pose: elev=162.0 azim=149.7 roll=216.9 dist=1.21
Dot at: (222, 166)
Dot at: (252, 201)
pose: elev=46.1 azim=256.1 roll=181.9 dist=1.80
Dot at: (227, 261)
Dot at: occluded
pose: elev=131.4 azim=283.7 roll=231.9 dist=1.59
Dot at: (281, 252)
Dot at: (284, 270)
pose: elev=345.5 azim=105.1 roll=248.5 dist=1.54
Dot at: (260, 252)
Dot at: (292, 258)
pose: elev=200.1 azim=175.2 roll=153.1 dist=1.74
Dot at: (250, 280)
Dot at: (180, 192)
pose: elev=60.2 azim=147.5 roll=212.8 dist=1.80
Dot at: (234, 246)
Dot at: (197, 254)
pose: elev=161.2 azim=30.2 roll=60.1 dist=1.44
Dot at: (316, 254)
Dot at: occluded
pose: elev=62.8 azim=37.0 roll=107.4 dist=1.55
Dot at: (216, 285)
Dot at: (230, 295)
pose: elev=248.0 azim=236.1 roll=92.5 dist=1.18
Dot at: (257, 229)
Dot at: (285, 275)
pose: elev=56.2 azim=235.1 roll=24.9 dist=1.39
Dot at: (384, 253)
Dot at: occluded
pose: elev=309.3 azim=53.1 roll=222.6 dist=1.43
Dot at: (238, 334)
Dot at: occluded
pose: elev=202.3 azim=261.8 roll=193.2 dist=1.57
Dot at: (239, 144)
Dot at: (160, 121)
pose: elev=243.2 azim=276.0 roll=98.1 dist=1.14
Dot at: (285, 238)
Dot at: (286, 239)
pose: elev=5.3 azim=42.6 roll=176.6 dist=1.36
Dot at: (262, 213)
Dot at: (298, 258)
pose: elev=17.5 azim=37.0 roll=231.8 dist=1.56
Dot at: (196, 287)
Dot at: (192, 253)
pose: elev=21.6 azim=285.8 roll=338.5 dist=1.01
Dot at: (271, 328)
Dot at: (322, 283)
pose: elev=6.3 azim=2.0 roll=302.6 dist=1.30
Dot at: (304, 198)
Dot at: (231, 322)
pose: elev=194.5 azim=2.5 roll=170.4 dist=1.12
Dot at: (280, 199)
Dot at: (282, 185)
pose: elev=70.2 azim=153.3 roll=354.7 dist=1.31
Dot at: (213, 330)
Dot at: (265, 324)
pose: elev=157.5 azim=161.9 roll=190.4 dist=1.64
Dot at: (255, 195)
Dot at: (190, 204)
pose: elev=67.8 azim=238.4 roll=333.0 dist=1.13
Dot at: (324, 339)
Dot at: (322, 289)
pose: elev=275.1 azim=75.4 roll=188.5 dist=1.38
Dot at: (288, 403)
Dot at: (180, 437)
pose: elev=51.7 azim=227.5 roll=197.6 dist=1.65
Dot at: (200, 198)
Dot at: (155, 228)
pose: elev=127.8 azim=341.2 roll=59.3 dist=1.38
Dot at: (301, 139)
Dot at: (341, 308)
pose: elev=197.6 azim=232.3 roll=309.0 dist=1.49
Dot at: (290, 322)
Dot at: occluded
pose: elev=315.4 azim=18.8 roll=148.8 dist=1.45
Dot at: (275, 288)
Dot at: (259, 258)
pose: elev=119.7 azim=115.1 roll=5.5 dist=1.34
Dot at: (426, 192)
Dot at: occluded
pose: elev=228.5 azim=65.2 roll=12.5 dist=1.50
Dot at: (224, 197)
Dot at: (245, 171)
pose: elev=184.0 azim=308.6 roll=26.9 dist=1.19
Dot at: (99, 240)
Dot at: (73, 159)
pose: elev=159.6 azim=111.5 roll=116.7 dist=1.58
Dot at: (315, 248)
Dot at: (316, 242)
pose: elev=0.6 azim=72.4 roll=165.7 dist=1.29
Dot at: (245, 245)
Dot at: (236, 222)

• **What to work on**: Pull out every line of the entries, unchanged, starting with the line containing "pose: elev=51.7 azim=227.5" and going on through the final line of the entries.

• **In response**:
pose: elev=51.7 azim=227.5 roll=197.6 dist=1.65
Dot at: (200, 198)
Dot at: (155, 228)
pose: elev=127.8 azim=341.2 roll=59.3 dist=1.38
Dot at: (301, 139)
Dot at: (341, 308)
pose: elev=197.6 azim=232.3 roll=309.0 dist=1.49
Dot at: (290, 322)
Dot at: occluded
pose: elev=315.4 azim=18.8 roll=148.8 dist=1.45
Dot at: (275, 288)
Dot at: (259, 258)
pose: elev=119.7 azim=115.1 roll=5.5 dist=1.34
Dot at: (426, 192)
Dot at: occluded
pose: elev=228.5 azim=65.2 roll=12.5 dist=1.50
Dot at: (224, 197)
Dot at: (245, 171)
pose: elev=184.0 azim=308.6 roll=26.9 dist=1.19
Dot at: (99, 240)
Dot at: (73, 159)
pose: elev=159.6 azim=111.5 roll=116.7 dist=1.58
Dot at: (315, 248)
Dot at: (316, 242)
pose: elev=0.6 azim=72.4 roll=165.7 dist=1.29
Dot at: (245, 245)
Dot at: (236, 222)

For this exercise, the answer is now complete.